++++ Source material
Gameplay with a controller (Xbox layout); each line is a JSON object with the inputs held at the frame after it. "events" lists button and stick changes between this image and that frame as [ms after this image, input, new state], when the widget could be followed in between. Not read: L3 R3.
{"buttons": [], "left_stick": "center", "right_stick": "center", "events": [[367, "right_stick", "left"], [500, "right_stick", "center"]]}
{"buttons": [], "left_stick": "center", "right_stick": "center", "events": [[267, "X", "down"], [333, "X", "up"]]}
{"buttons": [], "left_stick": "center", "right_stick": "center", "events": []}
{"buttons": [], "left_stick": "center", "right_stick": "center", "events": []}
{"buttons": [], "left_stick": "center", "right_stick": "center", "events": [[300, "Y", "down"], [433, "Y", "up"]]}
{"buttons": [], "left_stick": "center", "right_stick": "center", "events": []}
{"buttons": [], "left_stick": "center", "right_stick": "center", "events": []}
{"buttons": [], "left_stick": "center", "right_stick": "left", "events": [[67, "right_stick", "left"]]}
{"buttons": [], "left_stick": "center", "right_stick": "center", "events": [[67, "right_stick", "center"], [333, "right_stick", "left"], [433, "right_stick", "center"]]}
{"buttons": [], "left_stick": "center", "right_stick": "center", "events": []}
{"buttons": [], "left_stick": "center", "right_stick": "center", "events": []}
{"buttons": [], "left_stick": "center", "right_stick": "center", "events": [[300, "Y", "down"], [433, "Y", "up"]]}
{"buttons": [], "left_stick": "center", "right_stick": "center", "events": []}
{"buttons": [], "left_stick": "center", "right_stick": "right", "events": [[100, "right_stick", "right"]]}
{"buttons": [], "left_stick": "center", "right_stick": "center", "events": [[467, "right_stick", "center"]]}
++++++++
Task to complete —
Output every record without changing any wording.

Your response —
Gameplay with a controller (Xbox layout); each line is a JSON object with the inputs held at the frame after it. "events" lists button and stick changes between this image and that frame as [ms after this image, input, new state], when the widget could be followed in between. Not read: L3 R3.
{"buttons": [], "left_stick": "center", "right_stick": "center", "events": [[367, "right_stick", "left"], [500, "right_stick", "center"]]}
{"buttons": [], "left_stick": "center", "right_stick": "center", "events": [[267, "X", "down"], [333, "X", "up"]]}
{"buttons": [], "left_stick": "center", "right_stick": "center", "events": []}
{"buttons": [], "left_stick": "center", "right_stick": "center", "events": []}
{"buttons": [], "left_stick": "center", "right_stick": "center", "events": [[300, "Y", "down"], [433, "Y", "up"]]}
{"buttons": [], "left_stick": "center", "right_stick": "center", "events": []}
{"buttons": [], "left_stick": "center", "right_stick": "center", "events": []}
{"buttons": [], "left_stick": "center", "right_stick": "left", "events": [[67, "right_stick", "left"]]}
{"buttons": [], "left_stick": "center", "right_stick": "center", "events": [[67, "right_stick", "center"], [333, "right_stick", "left"], [433, "right_stick", "center"]]}
{"buttons": [], "left_stick": "center", "right_stick": "center", "events": []}
{"buttons": [], "left_stick": "center", "right_stick": "center", "events": []}
{"buttons": [], "left_stick": "center", "right_stick": "center", "events": [[300, "Y", "down"], [433, "Y", "up"]]}
{"buttons": [], "left_stick": "center", "right_stick": "center", "events": []}
{"buttons": [], "left_stick": "center", "right_stick": "right", "events": [[100, "right_stick", "right"]]}
{"buttons": [], "left_stick": "center", "right_stick": "center", "events": [[467, "right_stick", "center"]]}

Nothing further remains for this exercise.